Bahçede oyalanıp ya bir meyve yiyor, ya bir yudum bir şey içiyordum. Yaşlı kadın bana kahve, su ve şeker sunardı. Para ödeyebilmek için şarap ısmarlardım. O saatte oraya ne Cate için ne bir başkası için gidiyordum. Cate oradaysa onun iş görmesini seyrediyor, Torino’da neler konuşulduğunu soruyordum. Gerçekte orada oyalanmamın nedeni, kendimi ormanın kenarında hissetmek, oradan zirveye bakmak arzumdu. Vahşi ve durağan temmuz güneşinde, tanıdık masalar, tanıdık yüzler, o ortaklaşa zaman öldürme duygusu, yüreğimi ısıtıyordu. Cate, bir kez pencereden sarkarak “Ha sensin!” dedi ve inmedi bile.

Oradan hiç eksik olmayan, ya bahçede, ya evin arkasında oynayan biri varsa o da Dino’ydu. Şimdi okullar biteli, nineye emanet edilmişti, kadıncağız onu bırakıyordu, gezinsin; sonra yüzünü bir bez parçası ile temizliyor, kahvaltı etmeye çağırıyordu. Dino o geceki gibi beyaz ve solgun bir çocuk değildi artık. Şimdi koşuyor, taş atıyor, pabuçlarını paralıyordu. Zayıf ve haylazdı, neden bilmem, beni hüzünlendiriyordu. Ona bakarken bir zamanların mutsuz Cate’sini, onun deneyimsiz bedenini, o günlerin utancını düşünüyordum. Anna Maria ile geçirdiğim yıl olmuş olmalıydı bunlar. Yalnız ve korkak Cate kendini koruyamamış olmalıydı, kim bilir nasıl düşmüştü, bir dans dönüşü mü, kırda mı? Sevmediği biri miydi, bir zavallının teki miydi, yoksa yakışıklı biri miydi? Ya da belki bir aşk yaşamıştı, sıcak bir tutku onu değiştirivermişti. Acaba bana anlatır mıydı? O gece istasyonda ayrılmasaydık, kim bilir belki de bu çocuk doğmayabilirdi.

Dino’nun saçları gözüne giriyordu, yamalı bir kazağı vardı. Benim karşımda okulu ve renkli defterleri ile övünürdü.
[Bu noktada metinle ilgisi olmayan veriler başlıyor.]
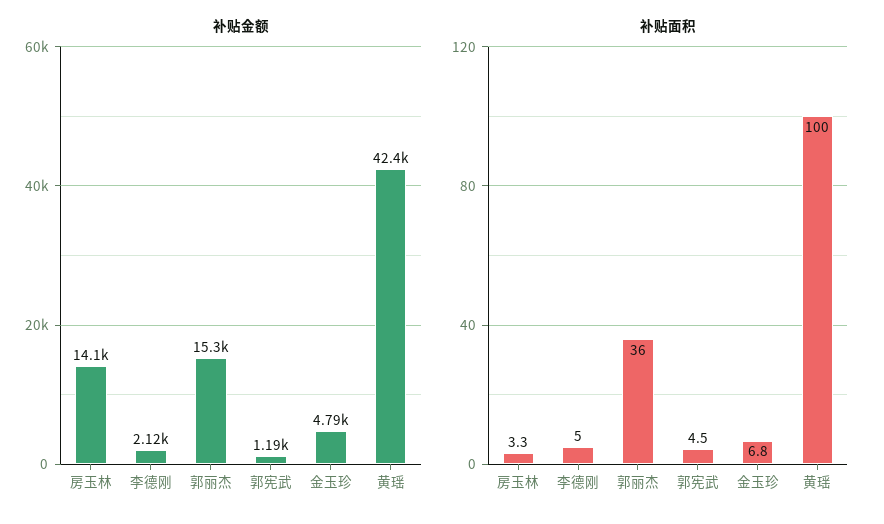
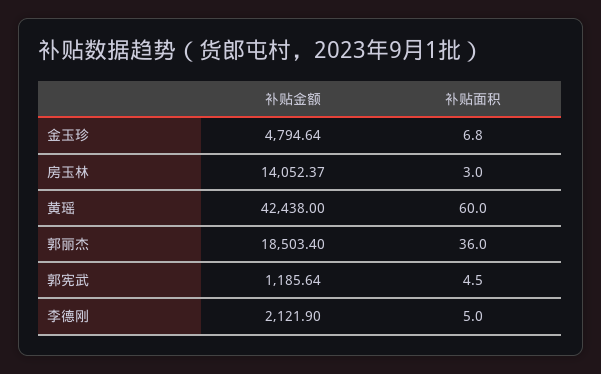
  {
    "补贴金额": {
      "房玉林": 14052.37,
      "李德刚": 2121.9,
-     "郭丽杰": 15300,
+     "郭丽杰": 18503.4,
      "郭宪武": 1185.64,
      "金玉珍": 4794.64,
      "黄瑶": 42438
    },
    "补贴面积": {
-     "房玉林": 3.3,
+     "房玉林": 3,
      "李德刚": 5,
      "郭丽杰": 36,
      "郭宪武": 4.5,
      "金玉珍": 6.8,
-     "黄瑶": 100
+     "黄瑶": 60
    }
  }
Ona, onun kadar değişik dersler okumadığımı ama benim de çocukken çok resim çizdiğimi, taşların, fındıkların, ender otların resmini yaptığımı anlattım. Ona da bir-iki desen çizdim.

Aynı gün benimle tepeye gelip ot topladı. Mine çiçeklerini keşfedince çok mutlu oldu. Ertesi gün büyüteç getirmeye söz verdim, hemen merceğin ne kadar büyüteceğini merak etti.

“Bu menekşe renkli tanecikler,” diye açıkladım, “güller, karanfiller kadar büyürler.” Dino eve kadar peşime takıldı, villaya gelip büyüteci almak istiyordu. Hiç utanmadan, kendinden emin, yaşıtıyla konuşur gibi rahattı. Bana siz diyordu.

“Bak,” dedim ona, “bana sen diyebilirsin.